It was the best of times, it was the worst of times when Patrick Di Chiro opened the Thunder Factory in San Mateo. It was October of 2000, right in the middle of the dot-com meltdown.

“I felt the need for a different kind of marketing firm, one that focuses on building the client’s business as opposed to creating awareness and branding,” Mr. Di Chiro says. “I take a much more business approach than many marketing companies. That’s the biggest reason for our fast success.”

Because so many people had lost their jobs when Thunder Factory was starting, Mr. Di Chiro was able to hire skilled writers, artists and marketers on a freelance basis. “It was great in the beginning when we didn’t have predictable revenues,” he adds. “But as I competed for customers, they wanted to be sure we had a full-time staff, that it was a real firm with a culture, so we hired full-time people.”

However, the company continues to outsource some specialized functions, such as coding for client Web sites, he says.

As the survivors of the dot-com bust tightened their belts, they wanted to ensure that their marketing programs would deliver.

Mr. Di Chiro says Thunder Factory answered that need with what he calls integrated marketing. “In our view, it is all about building the strategy first, based on a big idea - that is something that is greatly needed in marketing - and then developing the tactical execution around that,” he explains.

He adds that his approach differs significantly from that taken by most marketing firms, which he says are too focused on tactics.

“We are what we call tactically agnostic and media agnostic,” Mr. Di Chiro says. “We don’t put preference on any kind of marketing tactic or media type. Today, in the global network and technology-driven world, you need that kind of approach to succeed.”

That tactic has proved successful, for Thunder Factory as well as for its clients.

In 2003, the company earned $1.4 million, a nearly 200 percent increase from the $479,600 in revenues it earned in 2001. In 2004, it is on track to generate revenues of $3.5 million and plans to expand its 18-member staff.
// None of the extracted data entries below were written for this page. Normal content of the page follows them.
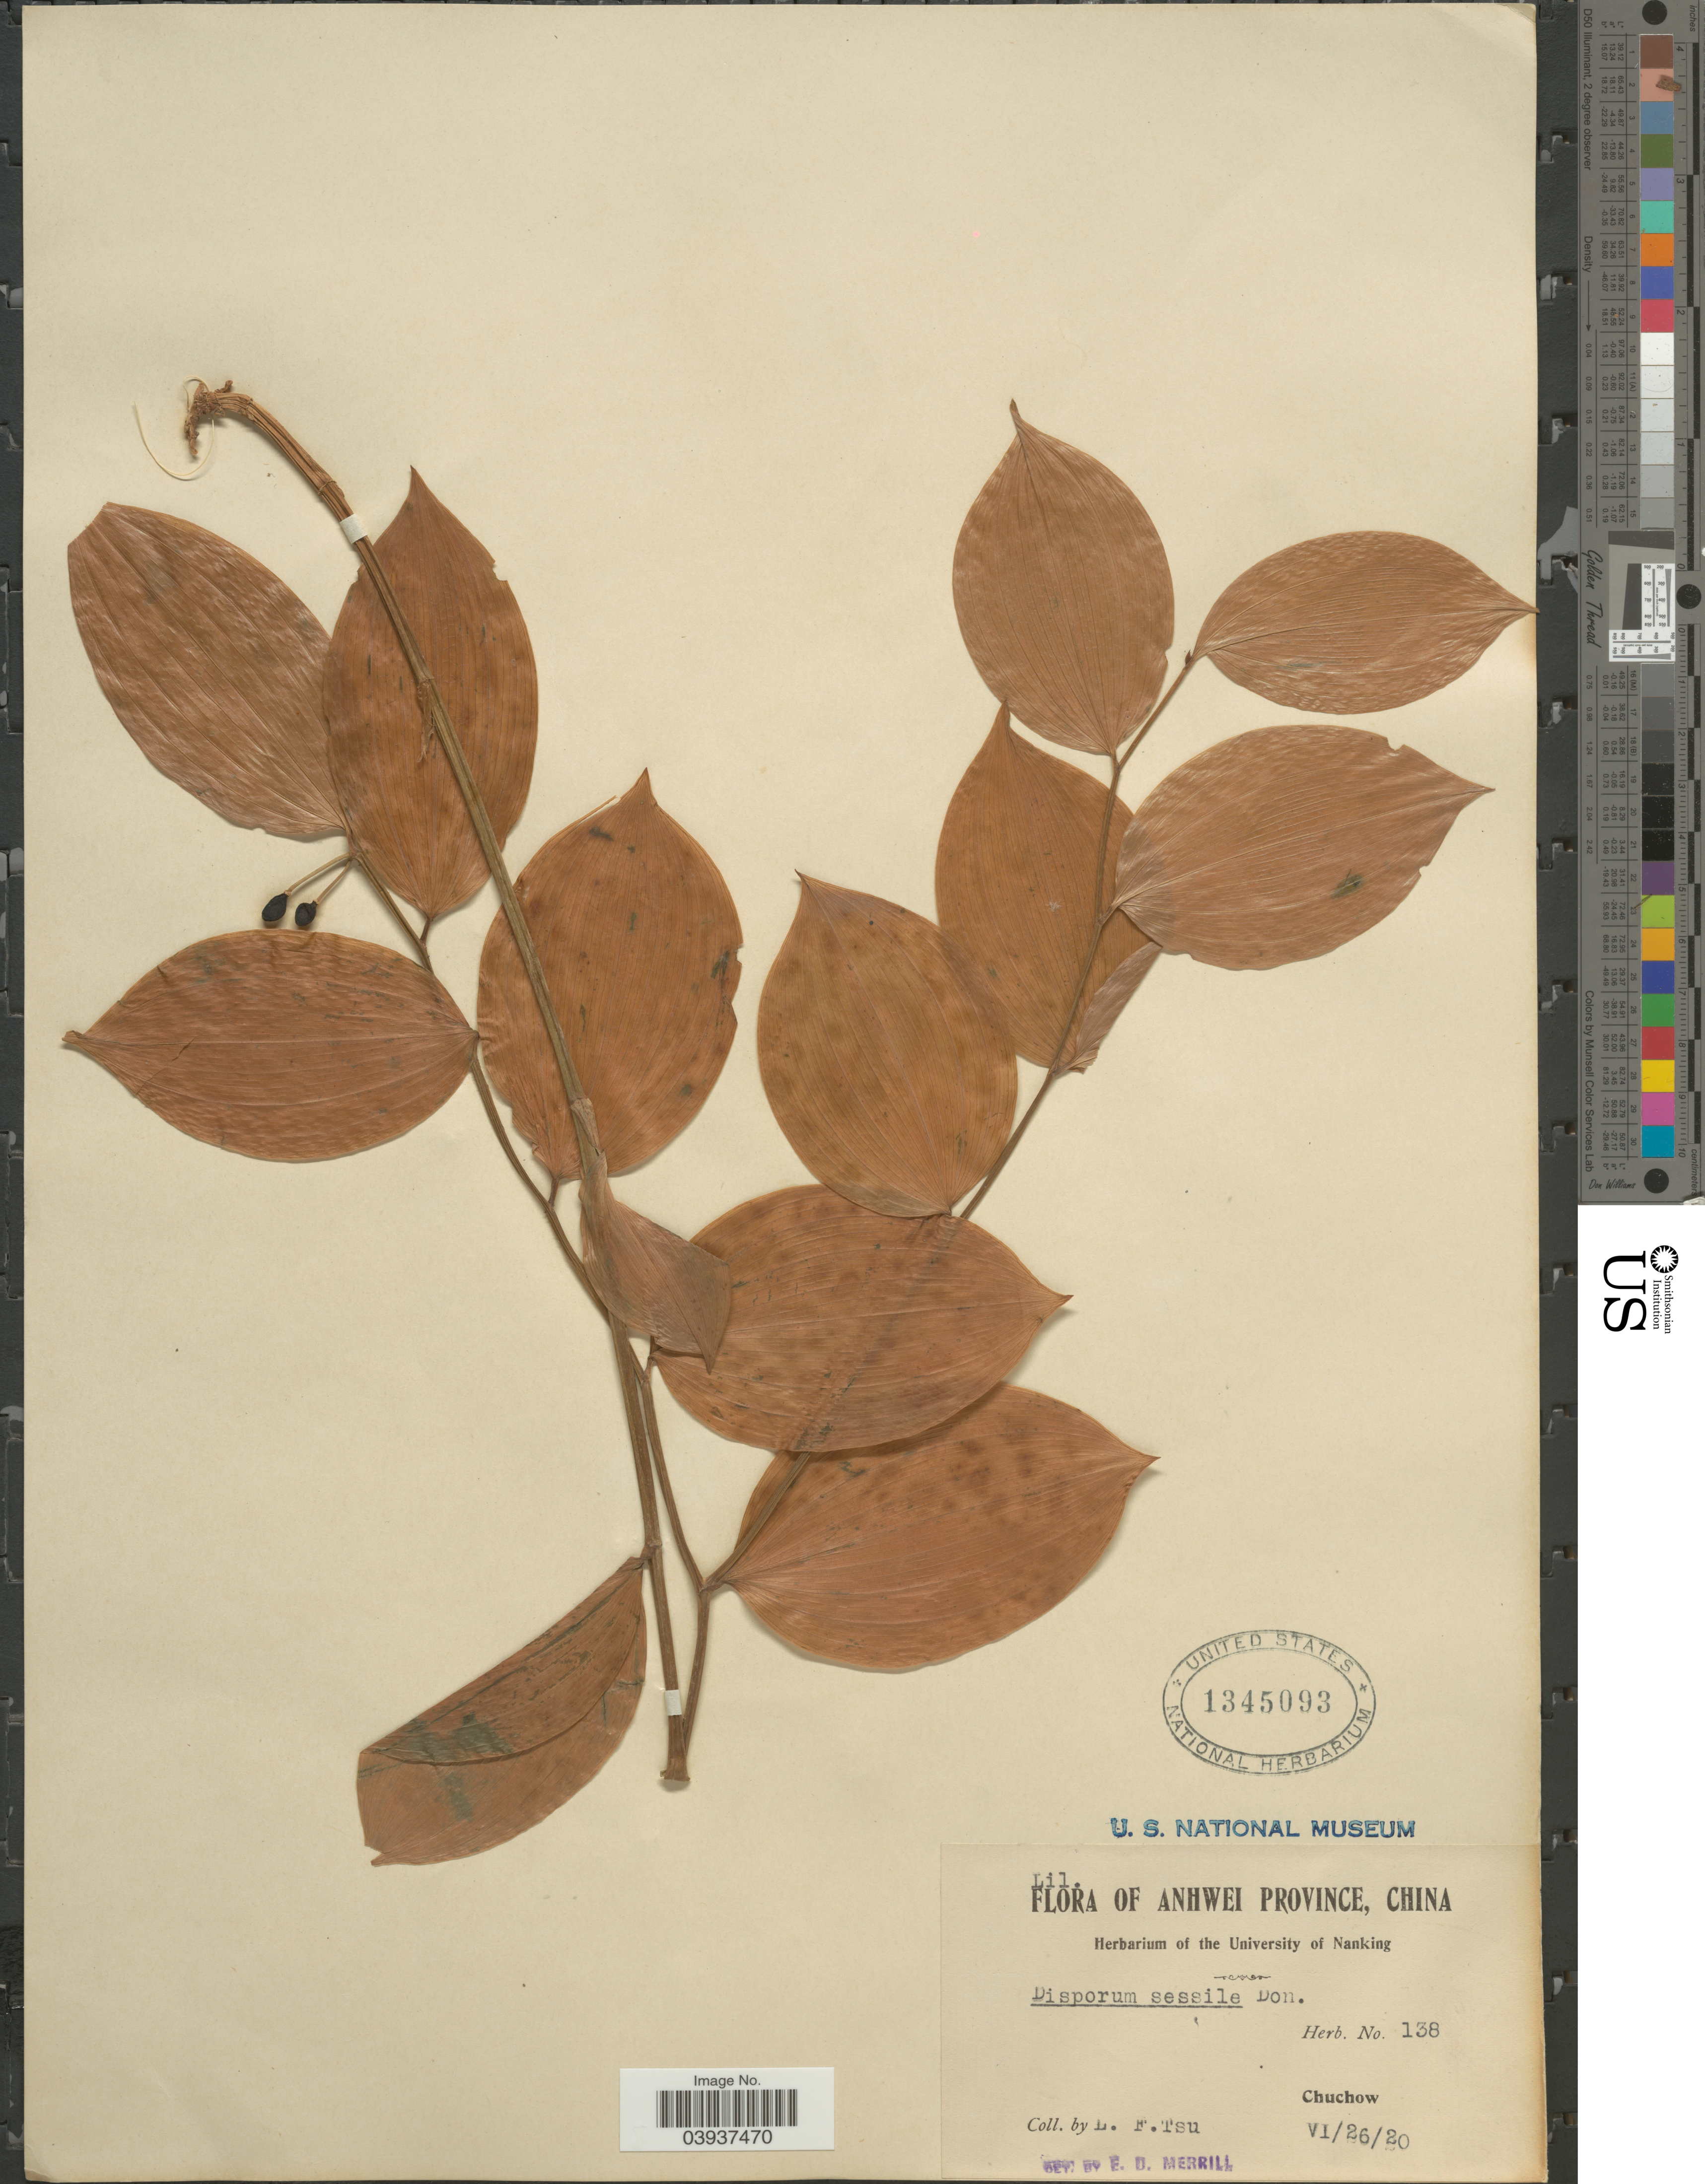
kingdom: Plantae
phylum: Tracheophyta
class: Liliopsida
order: Liliales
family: Colchicaceae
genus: Disporum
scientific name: Disporum sessile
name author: D. Don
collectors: L. Tsu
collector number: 138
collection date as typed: Transcribed d/m/y: 26/6/20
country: China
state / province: Anhui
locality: Anhwei Province. Chuchow.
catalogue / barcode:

Thunder Factory was able to help one of its first clients, ZANTAZ, in Pleasanton, achieve a 300 percent increase in revenues in one year. “We helped them focus their brand positioning so it was very compelling for customers,” Mr. Di Chiro explains. “We also helped them clarify their value proposition and focus on the right customers.”

The digital and compliance archiving and electronic discovery company recently received $20 million from General Atlantic Partners, one of the country’s leading VC firms, Mr. Di Chiro, says.

“They are poised to do major things,” he adds, “They have grown substantially and they just acquired another company called SteelPoint, in Boston. That company was the leader in electronic discovery and litigation management space. So now they have essentially doubled the size of the company and will continue growing.”

The firm also helped AT&T Wireless develop an e-commerce strategy.

“This was a behavioral change,” Mr. Di Chiro says. “Very few customers (buy online) in the wireless industry. They typically buy from company-owned or independent retailers. What AT&T succeeded in doing was to ‘Amazon’ the wireless industry. The margins are much better for them.”

To ensure the program’s success, Thunder Factory learned customers’ buying habits and created reasons for them to change their buying habits. “We did our research and found ways to overcome objections,” Mr. Di Chiro says.

For example, with Thunder Factory’s help, AT&T capitalized on consumers’ desire for instant gratification by offering free overnight delivery.

People also feel that they can haggle and get a better price when dealing with a real person face-to-face. To overcome this challenge, AT&T offered specials that were only available online.

“AT&T set a high objective level in terms of number of sales from the site. They blew through that in the first six months,” Mr. Di Chiro says.